Os pombos chegaram ao Brasil no século XVI. Vieram com os europeus e se adaptaram rapidamente aos grandes centros urbanos, antes bem menores do que hoje.

Foram se adaptando à vida nas cidades, mudando, inclusive, sua aparência, velocidade de voo e até alimentação.

Nas cidades, eles vivem em locais altos, como forros de telhados, beirais de edifícios e vãos de prédios. Assim, conseguem se abrigar e usar a moradia como ponto de observação.

Comem qualquer alimento encontrado nas ruas e no lixo, como grãos, ração de animais, sementes e restos de comida. Na natureza, trocam o lixo da cidade pelos insetos, sementes e vermes.

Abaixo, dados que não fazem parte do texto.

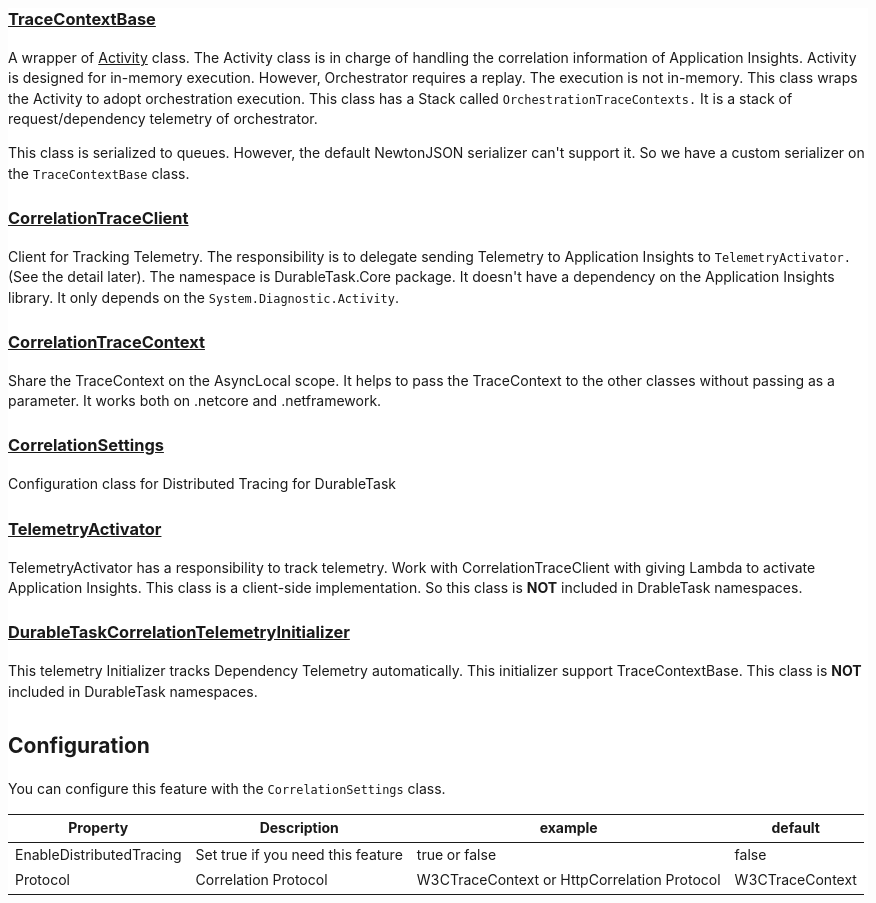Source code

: ### [TraceContextBase](../../../src/DurableTask.Core/TraceContextBase.cs)

A wrapper of [Activity](https://github.com/dotnet/corefx/blob/master/src/System.Diagnostics.DiagnosticSource/src/ActivityUserGuide.md) class. The Activity class is in charge of handling the correlation information of Application Insights. Activity is designed for in-memory execution. However, Orchestrator requires a replay. The execution is not in-memory. This class wraps the Activity to adopt orchestration execution. This class has a Stack called `OrchestrationTraceContexts.` It is a stack of request/dependency telemetry of orchestrator. 

This class is serialized to queues. However, the default NewtonJSON serializer can't support it. So we have a custom serializer on the `TraceContextBase` class. 

### [CorrelationTraceClient](../../../src/DurableTask.Core/CorrelationTraceClient.cs)

Client for Tracking Telemetry. The responsibility is to delegate sending Telemetry to Application Insights to `TelemetryActivator.` (See the detail later). The namespace is DurableTask.Core package. It doesn't have a dependency on the Application Insights library. It only depends on the `System.Diagnostic.Activity`.

### [CorrelationTraceContext](../../../src/DurableTask.Core/CorrelationTraceContext.cs)

Share the TraceContext on the AsyncLocal scope. It helps to pass the TraceContext to the other classes without passing as a parameter. It works both on .netcore and .netframework. 

### [CorrelationSettings](../../../src/DurableTask.Core/Settings/CorrelationSettings.cs)

Configuration class for Distributed Tracing for DurableTask

### [TelemetryActivator](../TelemetryActivator.cs)

TelemetryActivator has a responsibility to track telemetry. Work with CorrelationTraceClient with giving Lambda to activate Application Insights. This class is a client-side implementation. So this class is **NOT** included in DrableTask namespaces.

### [DurableTaskCorrelationTelemetryInitializer](../DurableTaskCorrelationTelemetryInitializer.cs)

This telemetry Initializer tracks Dependency Telemetry automatically. This initializer support TraceContextBase. This class is **NOT** included in DurableTask namespaces. 

## Configuration

You can configure this feature with the `CorrelationSettings` class. 

| Property | Description | example | default |
| -------- | ----------- | ------- | ------- |
| EnableDistributedTracing | Set true if you need this feature | true or false | false |
| Protocol | Correlation Protocol | W3CTraceContext or HttpCorrelation Protocol | W3CTraceContext |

Entenda porque não devemos alimentar os pombos

Muito se fala em controle de pombos urbanos. Mas por que ele é necessário? Entenda: os pombos urbanos podem passar doenças, pois se contaminam diariamente com bactérias e fungos.

Alimentar os pombos atrapalha o controle de pragas urbanas, porque, ao receberem alimentos, os pombos se fixam no local e deixam de procurar na natureza por outras fontes de comida. Aglomerados e sem predadores, apenas se reproduzem e sujam as ruas, monumentos e estátuas. Dessa forma, a contaminação por doenças é ainda maior.

Os pombos e a natureza

Você sabia que os pombos vivem até 30 anos quando soltos na natureza? Já nas cidades, a vida deles não ultrapassa 5 anos, pois pegam doenças provenientes da alimentação que têm.

Durante toda a vida de um pombo na natureza, ele consegue ter, em média, 6 ninhadas. Cada uma dá até 2 filhotes. Em 19 dias, os filhotes nascem e recomeçam o ciclo de vida!